While the invention has been described with reference to a preferred embodiment, it will be understood by those skilled in the art that various changes in form and detail may be made therein without departing from the spirit and scope of the invention as defined by the appended claims.

Claims

1. A speech emotion recognition method based on a neural network is characterized by comprising the following steps:

and model fusion to obtain the final emotion classification.

2. The method of claim 1, wherein the speech features are filter bank based features of a target speech signal.

3. The neural network-based speech emotion recognition method of claim 2, wherein the emotion characteristics of the target speech signal are classified into four categories of happy, sad, neutral and angry, and the convolutional emotion category, the time-delayed emotion category, the text emotion category and the final emotion category are any one of the four categories.

4. The method for recognizing the speech emotion based on the neural network as claimed in claim 1, wherein in the process of extracting the speech features and sending the speech features to the convolutional neural network to obtain the convolutional emotion categories, the convolutional neural network automatically extracts the emotion features contained in the speech features, then uses a normalized exponential function classifier to obtain the probability value of the emotion features belonging to each category, and selects the emotion features corresponding to the maximum probability value as the convolutional emotion categories.

5. The method for recognizing the speech emotion based on the neural network as claimed in claim 1, wherein in the process of sending the speech features into the time-delay neural network to obtain the time-delay emotion categories, the time-delay neural network automatically extracts the emotion features included in the speech features, then uses a normalized exponential function classifier to obtain the probability value of the emotion features belonging to each category, and selects the emotion features corresponding to the maximum probability value as the time-delay emotion categories.

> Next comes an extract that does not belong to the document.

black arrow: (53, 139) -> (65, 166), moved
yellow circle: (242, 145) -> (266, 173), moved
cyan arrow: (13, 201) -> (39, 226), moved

6. The method for speech emotion recognition based on neural network as claimed in claim 2, wherein the speech text is recognized and fed into the pre-training model of the bi-directional encoder to obtain the text emotion classification, comprising the following steps:

7. The speech emotion recognition method based on neural network as claimed in claim 1, wherein in the process of obtaining the final emotion category through model fusion, the probability values after normalization index functions of the convolution emotion category, the time delay emotion category and the text emotion category are linearly added, and the emotion feature corresponding to the maximum value is selected as the final emotion category.

8. The method as claimed in claim 7, wherein the linear addition is performed by setting the weight values of different models to be the same or different.